• [EXERCISE REQUIREMENTS]:
1. From the article on laser-induced aggregation of β-crystallins, extract the passage starting with "doi:10.1364/OE.16.018798" and going on through "elucidate cataract development.".
2. Answer these questions from the article on laser-induced aggregation of β-crystallins:
(a) What wavelength of light does the XeCl excimer laser produce?
(b) What can nearly transparent samples be transformed into as a result of light-induced scattering?
(c) What is the aggregation of water-soluble proteins by XeCl laser light being investigated to elucidate?
3. List every author named in the article on laser-induced aggregation of β-crystallins.
*** Opening TEXT SHOWN ***
Nonreciprocal XeCl laser-induced aggregation of β-crystallins in water solution

Evgeny Chelnokov; Lev Soustov; Natalia Sapogova; Mikhail Ostrovsky; Nikita Bityurin

doi:10.1364/OE.16.018798

1. Introduction

Laser irradiation of materials can result in significant changes in their optical properties. In particular, nearly transparent samples can be transformed into opaque media due to light-induced scattering. The increase in scattering can sometimes be attributed to the aggregation of particles, resulting in the formation of larger objects, which scatter light more effectively than the initial, smaller particles.

One of the important examples is the aggregation of water-soluble proteins with UV laser light from a XeCl excimer laser (308 nm). This phenomenon is currently being investigated to elucidate cataract development.
*** Closing TEXT SHOWN ***
*** Opening INFORMATION SHOWN ***
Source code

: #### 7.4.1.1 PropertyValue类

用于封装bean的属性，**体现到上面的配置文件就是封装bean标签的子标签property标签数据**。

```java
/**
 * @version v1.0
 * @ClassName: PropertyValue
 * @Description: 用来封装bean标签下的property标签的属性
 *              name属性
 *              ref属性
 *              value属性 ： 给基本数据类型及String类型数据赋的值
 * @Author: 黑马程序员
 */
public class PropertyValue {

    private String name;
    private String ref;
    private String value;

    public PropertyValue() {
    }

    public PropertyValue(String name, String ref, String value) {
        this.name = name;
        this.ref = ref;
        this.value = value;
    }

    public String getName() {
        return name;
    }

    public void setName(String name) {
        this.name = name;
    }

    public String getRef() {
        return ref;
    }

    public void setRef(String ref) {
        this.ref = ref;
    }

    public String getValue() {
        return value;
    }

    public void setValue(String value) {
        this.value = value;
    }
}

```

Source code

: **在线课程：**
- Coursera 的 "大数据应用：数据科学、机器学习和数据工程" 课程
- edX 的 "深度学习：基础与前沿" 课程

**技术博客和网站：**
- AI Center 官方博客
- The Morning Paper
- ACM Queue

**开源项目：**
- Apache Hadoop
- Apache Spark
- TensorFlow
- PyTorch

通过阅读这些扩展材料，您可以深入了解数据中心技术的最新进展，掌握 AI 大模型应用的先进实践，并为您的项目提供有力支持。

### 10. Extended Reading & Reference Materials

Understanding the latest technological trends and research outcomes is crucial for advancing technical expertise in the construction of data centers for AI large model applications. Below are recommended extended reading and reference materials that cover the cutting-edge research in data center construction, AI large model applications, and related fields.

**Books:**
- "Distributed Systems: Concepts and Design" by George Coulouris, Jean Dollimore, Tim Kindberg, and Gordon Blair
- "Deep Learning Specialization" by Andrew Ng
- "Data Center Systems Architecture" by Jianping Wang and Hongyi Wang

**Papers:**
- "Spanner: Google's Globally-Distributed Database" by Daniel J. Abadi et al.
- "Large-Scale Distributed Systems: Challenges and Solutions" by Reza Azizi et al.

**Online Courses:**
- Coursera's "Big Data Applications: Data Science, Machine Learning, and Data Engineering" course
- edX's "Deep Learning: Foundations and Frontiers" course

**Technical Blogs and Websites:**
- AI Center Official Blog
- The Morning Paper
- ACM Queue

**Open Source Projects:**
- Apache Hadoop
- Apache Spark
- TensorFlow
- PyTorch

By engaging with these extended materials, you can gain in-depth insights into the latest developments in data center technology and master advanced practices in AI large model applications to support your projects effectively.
*** Closing INFORMATION SHOWN ***
• [EXERCISE ANSWERS]:
1.
doi:10.1364/OE.16.018798

1. Introduction

Laser irradiation of materials can result in significant changes in their optical properties. In particular, nearly transparent samples can be transformed into opaque media due to light-induced scattering. The increase in scattering can sometimes be attributed to the aggregation of particles, resulting in the formation of larger objects, which scatter light more effectively than the initial, smaller particles.

One of the important examples is the aggregation of water-soluble proteins with UV laser light from a XeCl excimer laser (308 nm). This phenomenon is currently being investigated to elucidate cataract development.

2.
(a) 308 nm
(b) Opaque media
(c) Cataract development

3.
Evgeny Chelnokov
Lev Soustov
Natalia Sapogova
Mikhail Ostrovsky
Nikita Bityurin